Istilah deontologi berasal dari kata Yunani deon yang berarti
kewajiban. Karena itu, etika deontologi menekankan kewajiban manusia untuk
bertindak secara baik. Maka menurut etika deontologi, tindakan seseorang itu
akan dinilai berdasarkan tindakan itu sendiri terlepas dari tujuan dan akibat
dari tindakan tersebut.
Berbeda dengan etika deontologi, etika teologi justru mengukur baik
buruknya suatu tindakan berdasarkan tujuan yang akan dicapai atau berdasarkan
akibat yang ditimbulkan oleh tindakan itu. Suatu tindakan dinilai baik kalau
bertujuan baik atau kalau akibat yang ditimbulkannya baik dan berguna. Menggelapkan
uang perusahaan yang merupakan tindakan yang buruk bisa menjadi baik menurut
etika teologi apabila tujuannya baik untuk menyelamatkan nyawa anaknya.
C.
Permasalahan Etika Bisnis di Indonesia
Banyak perusahaan
meyakini prinsip bisnis yang baik adalah bisnis yang beretika, yakni bisnis
dengan kinerja unggul dan berkesinambungan yang dijalankan dengan mentaati
kaidah-kaidah etika sejalan dengan hukum dan peraturan yang berlaku. Etika
bisnis merupakan etika terapan. Etika bisnis merupakan aplikasi pemahaman kita
tentang apa yang baik dan benar untuk beragam institusi, teknologi, transaksi,
aktivitas dan usaha yang kita sebut bisnis.
Namun, dalam perjalanannya,
banyak perusahaan di Indonesia yang melanggar etika-etika bisnis itu, hal ini
perlu dibenahi agar dapat meningkatkan perekonomian Negara.
Permasalahan etika yang
sering dilakukan oleh pihak swasta, menurut ketua Taufiequrachman Ruki (Ketua
KPK Periode 2003-2007), adalah penyuapan dan pemerasan. Berdasarkan data Bank
Dunia, setiap tahun di seluruh dunia sebanyak US$ 1 triliun (sekitar Rp 9.000
triliun) dihabiskan untuk suap. Dana itu diyakini telah meningkatkan biaya
operasional perusahaan. (Koran Tempo - 05/08/2006)
Di bidang keuangan,
banyak perusahaan-perusahaan yang melakukan pelanggaran etika. Dalam penelitian
yang dilakukan oleh Erni Rusyani, terungkap bahwa hampir 61.9% dari 21
perusahaan makanan dan minuman yang terdaftar di BEJ tidak lengkap dalam
menyampaikan laporan keuangannya (not available).
Pelanggaran etika
perusahaan terhadap pelanggannya di Indonesia merupakan fenomena yang sudah
sering terjadi. Contohnya adalah kasus pelezat masakan merek ”A”. Kehalalan “A”

□ □ □ □ □

== Uji Pemahaman ==
a) Menurut kutipan tentang etika bisnis, dari kata Yunani apa istilah deontologi berasal?
b) Tolong perbarui entri mulai dari awal hingga baris yang memuat "It indicates 56 kWh", baris itu juga termasuk, dengan mengganti "beaker" menjadi "glass beaker" tanpa mengubah bagian lain. Tuliskan hanya baris-baris tersebut dan jangan sertakan gambarnya.
Kutipan dan entri di bawahnya adalah bahan yang terpisah satu sama lain.

Data pembacaan besaran fisik:
□ □ □ □ □

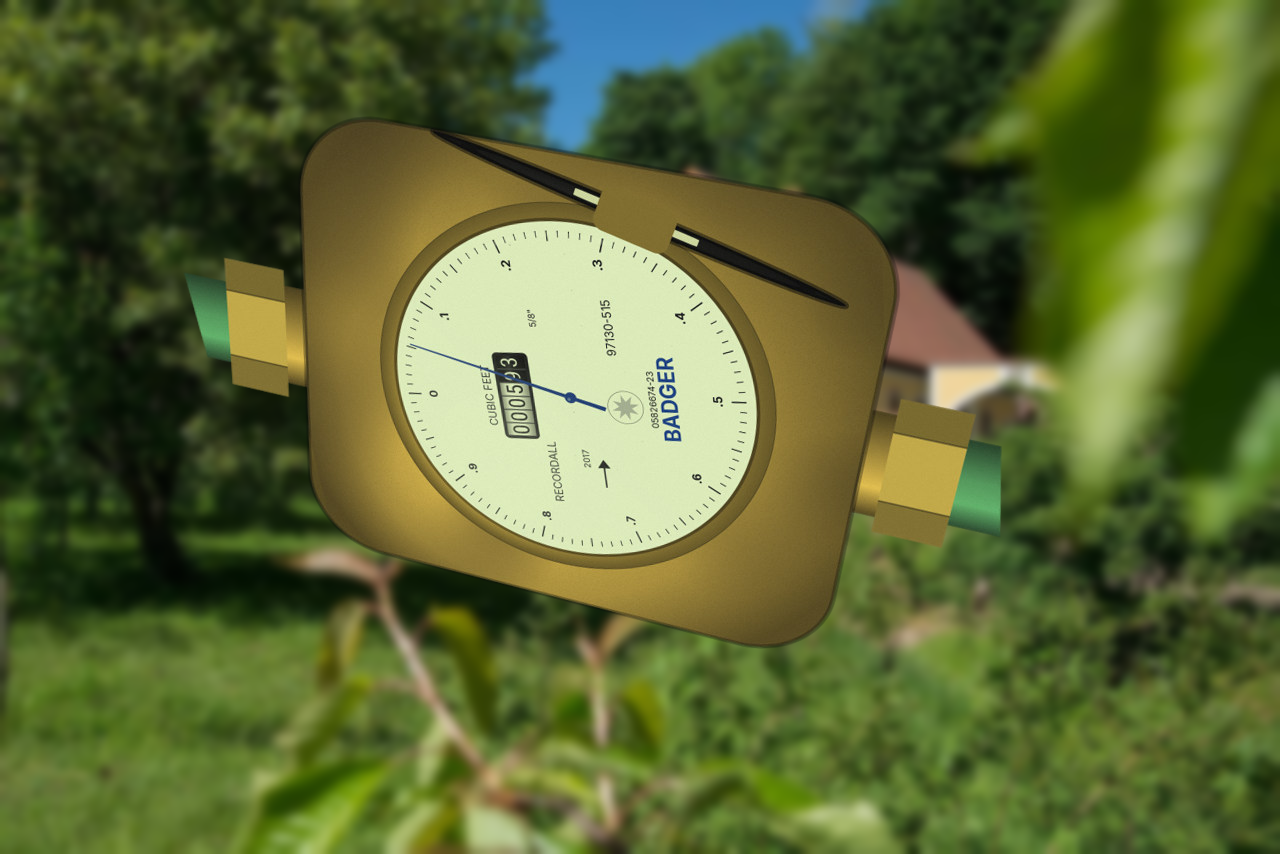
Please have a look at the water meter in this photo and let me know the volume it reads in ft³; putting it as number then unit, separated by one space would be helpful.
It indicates 593.05 ft³
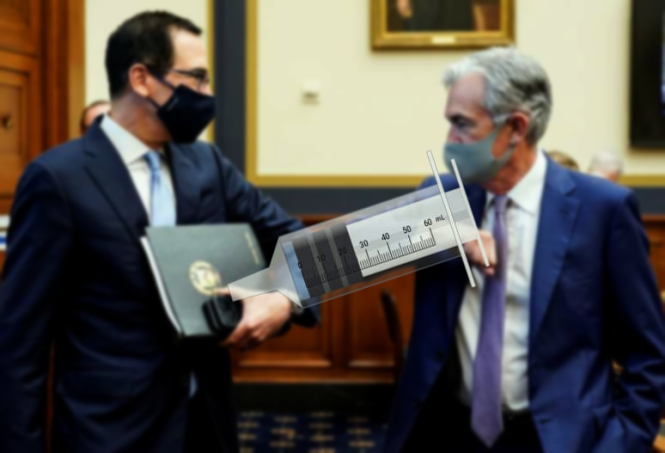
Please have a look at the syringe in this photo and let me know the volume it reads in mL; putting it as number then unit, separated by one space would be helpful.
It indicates 0 mL
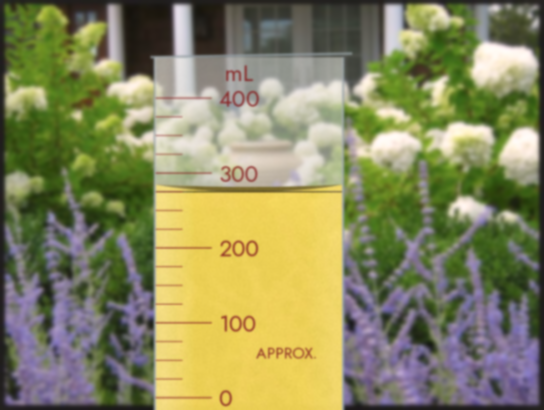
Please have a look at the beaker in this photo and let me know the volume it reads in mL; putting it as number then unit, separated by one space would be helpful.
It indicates 275 mL
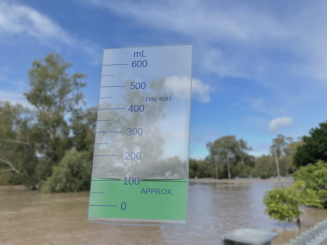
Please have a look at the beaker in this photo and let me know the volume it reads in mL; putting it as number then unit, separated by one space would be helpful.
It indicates 100 mL
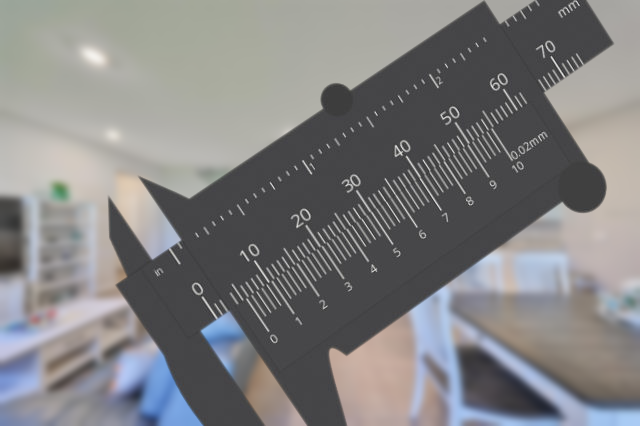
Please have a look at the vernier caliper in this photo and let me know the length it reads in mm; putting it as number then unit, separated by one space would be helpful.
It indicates 5.6 mm
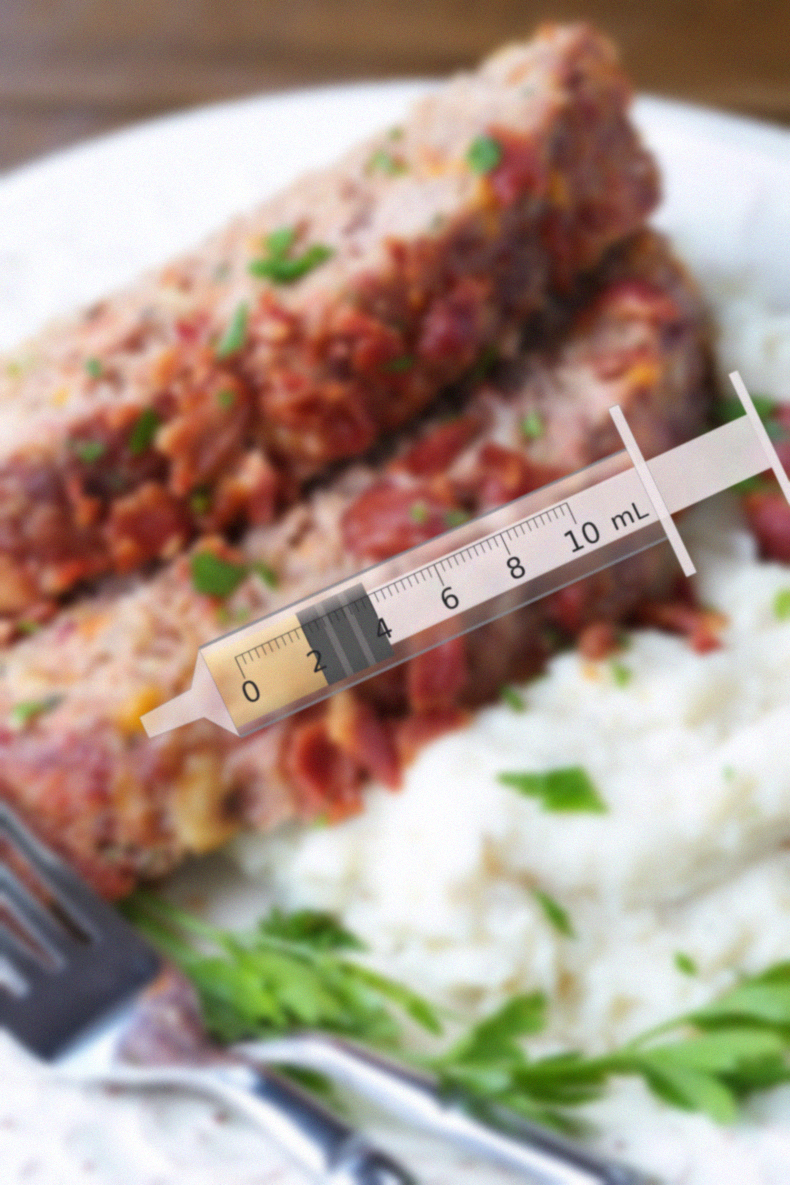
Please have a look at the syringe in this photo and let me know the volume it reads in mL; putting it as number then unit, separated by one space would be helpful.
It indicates 2 mL
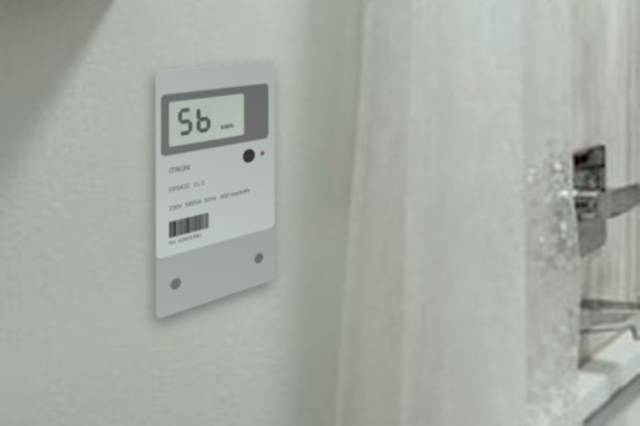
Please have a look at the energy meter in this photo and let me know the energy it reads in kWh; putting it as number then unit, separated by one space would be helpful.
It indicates 56 kWh
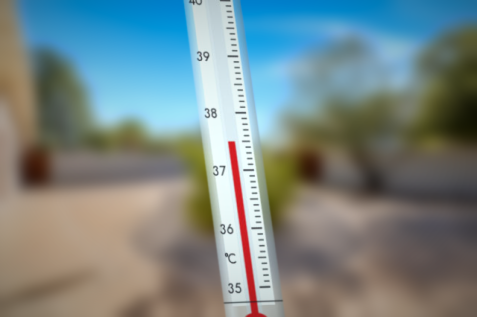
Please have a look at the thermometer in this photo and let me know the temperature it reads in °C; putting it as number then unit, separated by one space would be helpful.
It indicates 37.5 °C
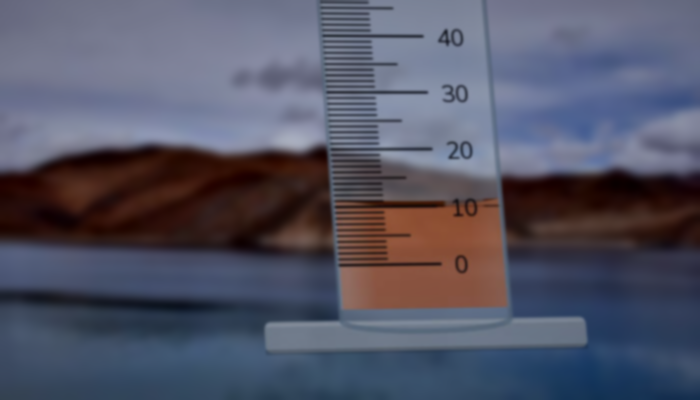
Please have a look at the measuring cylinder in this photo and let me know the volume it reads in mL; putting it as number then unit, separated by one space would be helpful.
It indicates 10 mL
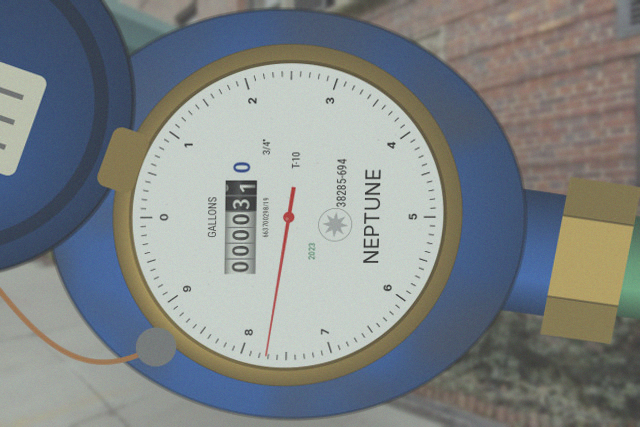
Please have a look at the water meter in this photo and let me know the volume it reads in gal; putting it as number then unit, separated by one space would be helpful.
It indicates 307.7 gal
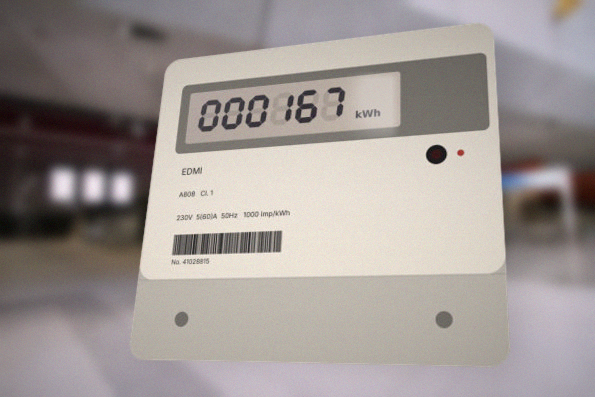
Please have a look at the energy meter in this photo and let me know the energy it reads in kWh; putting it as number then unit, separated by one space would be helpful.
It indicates 167 kWh
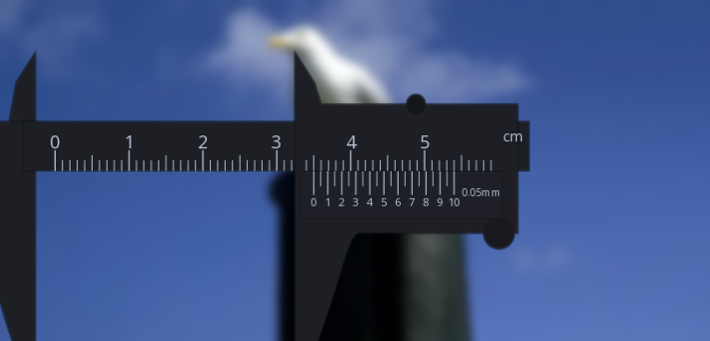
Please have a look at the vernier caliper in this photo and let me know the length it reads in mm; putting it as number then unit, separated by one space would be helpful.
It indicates 35.0 mm
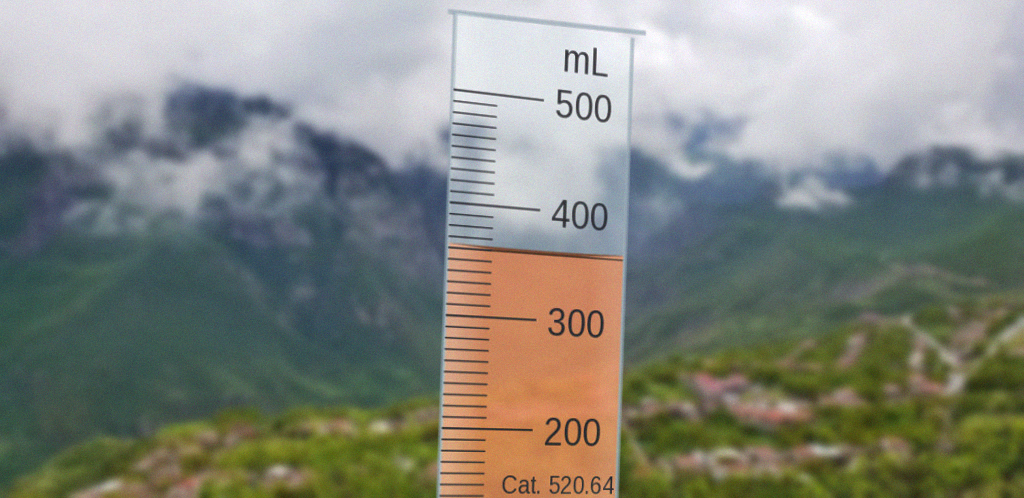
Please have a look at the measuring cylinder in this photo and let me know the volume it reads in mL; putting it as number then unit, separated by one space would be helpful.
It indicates 360 mL
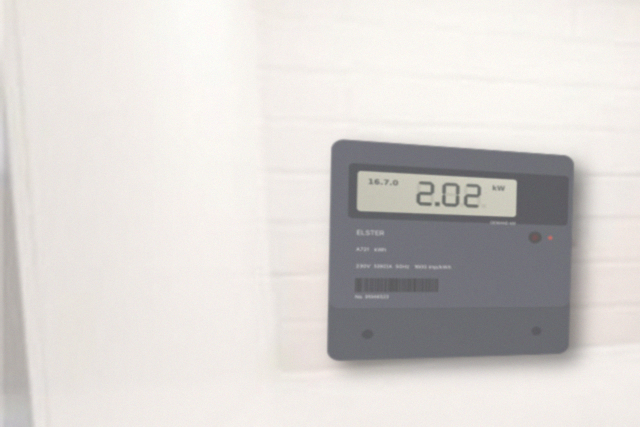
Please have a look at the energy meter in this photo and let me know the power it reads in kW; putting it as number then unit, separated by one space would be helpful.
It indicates 2.02 kW
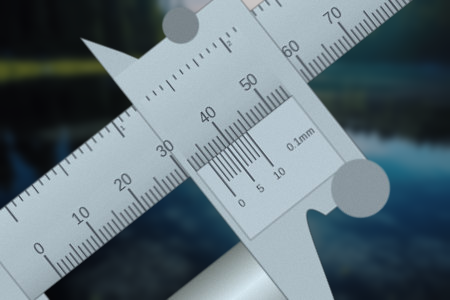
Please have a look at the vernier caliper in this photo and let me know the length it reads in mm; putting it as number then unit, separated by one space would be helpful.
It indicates 34.8 mm
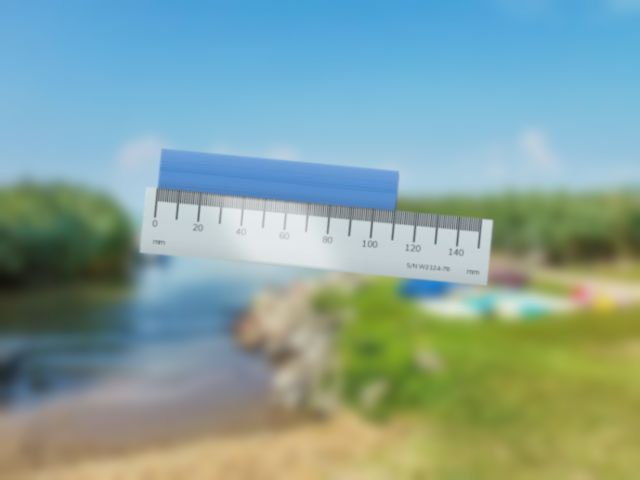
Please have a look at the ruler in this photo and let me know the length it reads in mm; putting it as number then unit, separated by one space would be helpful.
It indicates 110 mm
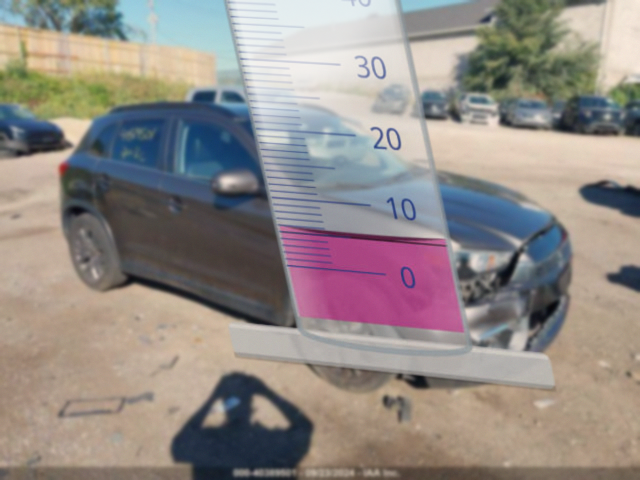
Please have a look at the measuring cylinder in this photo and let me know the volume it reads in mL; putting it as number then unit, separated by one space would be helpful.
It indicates 5 mL
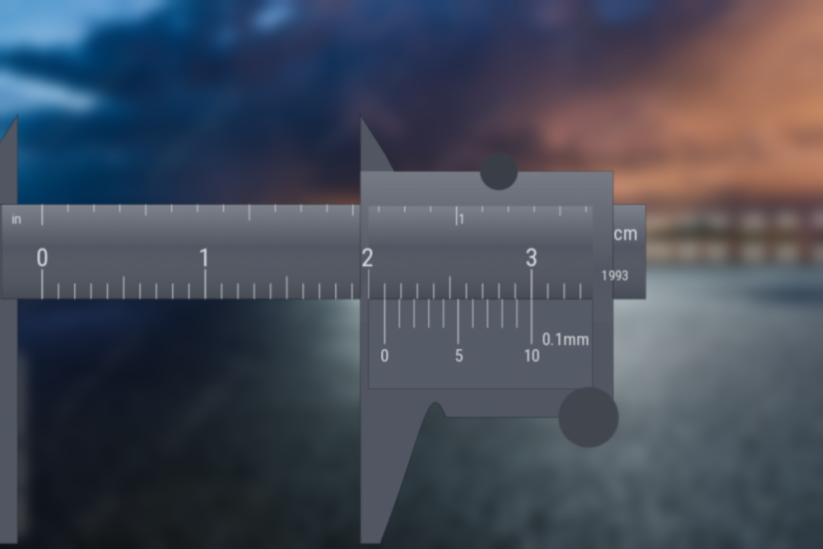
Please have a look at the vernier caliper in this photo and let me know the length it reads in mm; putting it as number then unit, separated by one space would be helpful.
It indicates 21.0 mm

□ □ □ □ □

== Kunci Jawaban ==
a) Dari kata Yunani deon, yang berarti kewajiban.

b)
Please have a look at the water meter in this photo and let me know the volume it reads in ft³; putting it as number then unit, separated by one space would be helpful.
It indicates 593.05 ft³
Please have a look at the syringe in this photo and let me know the volume it reads in mL; putting it as number then unit, separated by one space would be helpful.
It indicates 0 mL
Please have a look at the glass beaker in this photo and let me know the volume it reads in mL; putting it as number then unit, separated by one space would be helpful.
It indicates 275 mL
Please have a look at the glass beaker in this photo and let me know the volume it reads in mL; putting it as number then unit, separated by one space would be helpful.
It indicates 100 mL
Please have a look at the vernier caliper in this photo and let me know the length it reads in mm; putting it as number then unit, separated by one space would be helpful.
It indicates 5.6 mm
Please have a look at the syringe in this photo and let me know the volume it reads in mL; putting it as number then unit, separated by one space would be helpful.
It indicates 2 mL
Please have a look at the energy meter in this photo and let me know the energy it reads in kWh; putting it as number then unit, separated by one space would be helpful.
It indicates 56 kWh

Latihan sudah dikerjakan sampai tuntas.